» Text excerpt
Patients with the pusher syndrome are characterized to push toward the weak side of the body, generally the left side (on a coronal plane) after a right hemisphere lesion. This behavior puts them at high risk of falling. These patients resist to the examiner’s attempts of rectifying the correct orientation by pushing the body with the unaffected limbs toward the affected ones, generally on the left. A rarer « posterior » variant has been reported in which patients push posteriorly on a sagittal line.
The pusher syndrome occurs in patients with acute right hemisphere stroke. It is less frequent with other brain diseases (tumors, multiple sclerosis).
Rehabilitation of such patients could be challenging as the pusher syndrome appears the effect of a reflex behavior and the patients seem resistant to learn compensatory strategies. Patients with the pusher syndrome have longer times of rehabilitation in comparison to other stroke patients.

» Your tasks
- 1) According to the pusher syndrome text, how do the rehabilitation times of patients with this syndrome compare with those of other stroke patients?
- 2) Carry on the pusher syndrome text after its final sentence.

» Given information
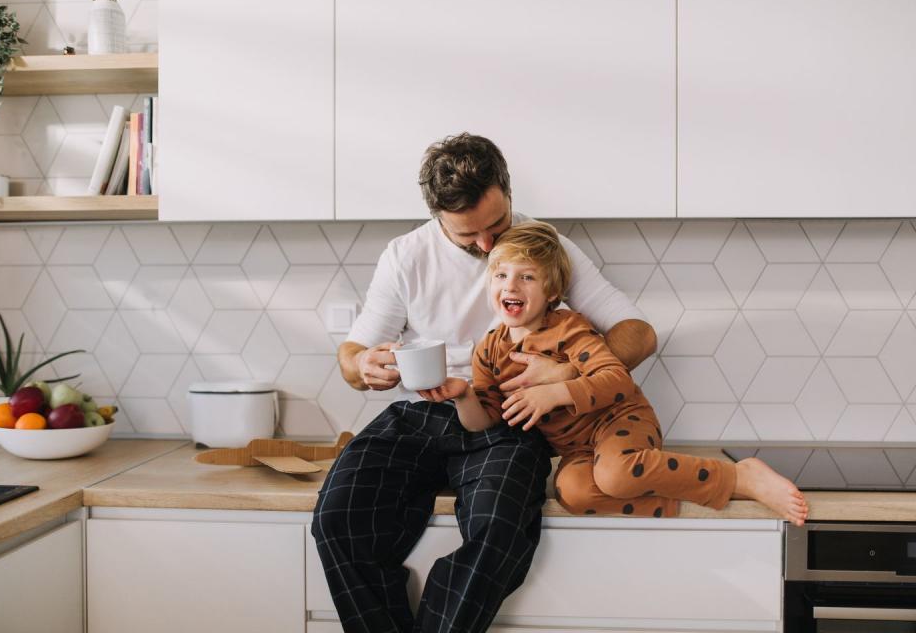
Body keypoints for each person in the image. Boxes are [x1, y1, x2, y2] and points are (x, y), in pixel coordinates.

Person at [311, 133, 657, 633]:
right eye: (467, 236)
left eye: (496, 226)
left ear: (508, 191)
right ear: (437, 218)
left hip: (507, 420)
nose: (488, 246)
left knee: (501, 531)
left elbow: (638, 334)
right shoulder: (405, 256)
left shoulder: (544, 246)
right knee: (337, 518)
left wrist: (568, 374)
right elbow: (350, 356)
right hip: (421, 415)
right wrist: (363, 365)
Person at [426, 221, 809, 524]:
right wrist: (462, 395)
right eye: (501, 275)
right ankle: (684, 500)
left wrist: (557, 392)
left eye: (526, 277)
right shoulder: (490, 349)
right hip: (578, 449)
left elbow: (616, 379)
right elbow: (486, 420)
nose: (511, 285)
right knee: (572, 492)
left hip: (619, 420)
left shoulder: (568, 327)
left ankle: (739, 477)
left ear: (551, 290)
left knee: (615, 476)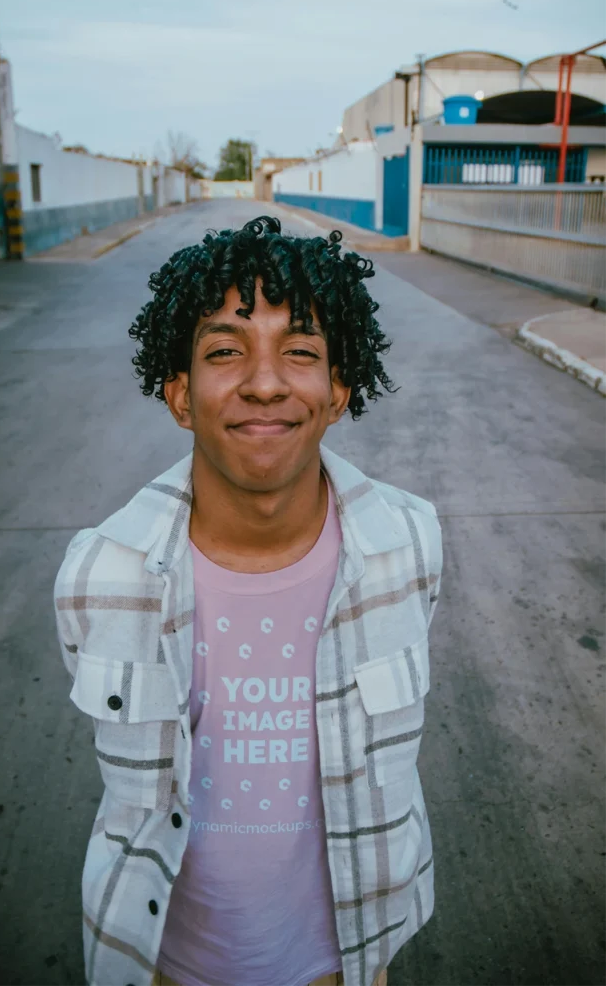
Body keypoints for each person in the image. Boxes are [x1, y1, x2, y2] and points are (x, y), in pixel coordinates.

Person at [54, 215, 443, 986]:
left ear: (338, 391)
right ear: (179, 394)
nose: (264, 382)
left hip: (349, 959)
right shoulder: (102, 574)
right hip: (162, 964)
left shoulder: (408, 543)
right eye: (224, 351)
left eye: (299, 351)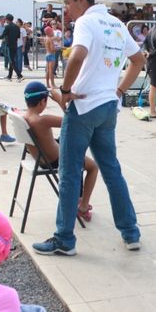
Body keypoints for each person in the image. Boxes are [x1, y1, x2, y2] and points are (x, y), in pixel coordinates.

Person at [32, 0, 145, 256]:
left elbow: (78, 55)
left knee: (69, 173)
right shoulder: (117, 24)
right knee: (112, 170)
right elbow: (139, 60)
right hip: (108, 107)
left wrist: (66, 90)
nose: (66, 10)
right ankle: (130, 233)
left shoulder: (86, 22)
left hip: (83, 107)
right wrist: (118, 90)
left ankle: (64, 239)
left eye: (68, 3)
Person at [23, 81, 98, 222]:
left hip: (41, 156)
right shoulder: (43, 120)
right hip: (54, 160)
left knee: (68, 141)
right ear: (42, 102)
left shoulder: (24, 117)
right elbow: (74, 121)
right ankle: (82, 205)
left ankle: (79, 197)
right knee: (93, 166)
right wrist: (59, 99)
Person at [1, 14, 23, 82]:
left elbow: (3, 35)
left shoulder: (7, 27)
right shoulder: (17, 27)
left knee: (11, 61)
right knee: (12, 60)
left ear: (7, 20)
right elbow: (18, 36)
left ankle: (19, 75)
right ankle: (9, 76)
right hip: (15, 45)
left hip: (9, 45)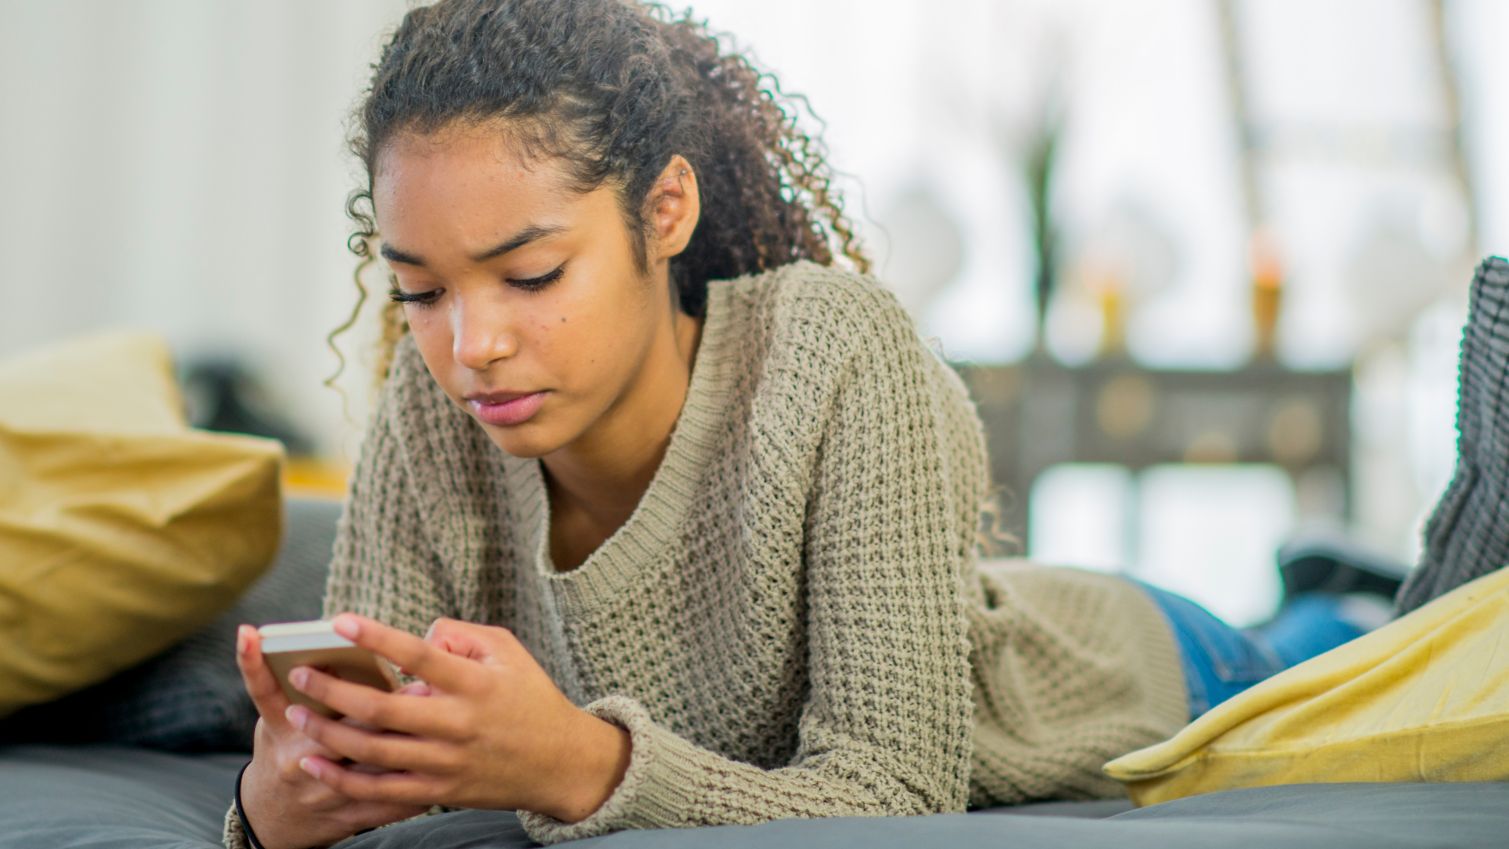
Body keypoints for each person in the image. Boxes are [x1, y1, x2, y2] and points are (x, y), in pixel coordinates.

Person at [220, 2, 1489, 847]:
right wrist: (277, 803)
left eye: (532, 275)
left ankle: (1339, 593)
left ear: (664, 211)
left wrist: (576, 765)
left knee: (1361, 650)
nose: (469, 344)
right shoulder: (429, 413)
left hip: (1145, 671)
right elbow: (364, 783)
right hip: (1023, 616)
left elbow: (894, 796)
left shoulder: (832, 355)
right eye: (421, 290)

» Outputs for the tasks
- 1) Patients with the pusher syndrome have longer rehabilitation times than other stroke patients.

- 2)
Several scales are adopted in clinical studies to establish a diagnosis of the condition and to grade its severity (the Pusher index, the Melbourne Index Scale, the Scale for Contraversive Pushing, the Lateropulsion Scale). However, on a clinical perspective, the condition of the Pusher syndrome should be considered just when the patient is observed pushing constantly on one side, no matter in what position he is (standing, sitting or lying). The patient with the pusher syndrome pushes almost always toward the left side of the body and the syndrome is almost always associated, at least as I observed in my profession, with signs of left spatial unilaterl neglect (the condition of ignoring the left side of the body in several sensory modalities).
The brain areas that can be damaged in patients with the Pusher Syndrome overlap with those that are associated with spatial neglect. Probably for the pusher syndrome, the damage of parietal thalamo-cortical connections is most relevant.
The ultimate mechanism of the pusher syndrome could be an incorrect perception of the verticality of the body because of two combined conditions: a loss of sensory stimuli from the affected side and the presence of left spatial neglect. In this perspective, the pusher syndrome has been called also « graviceptive neglect ».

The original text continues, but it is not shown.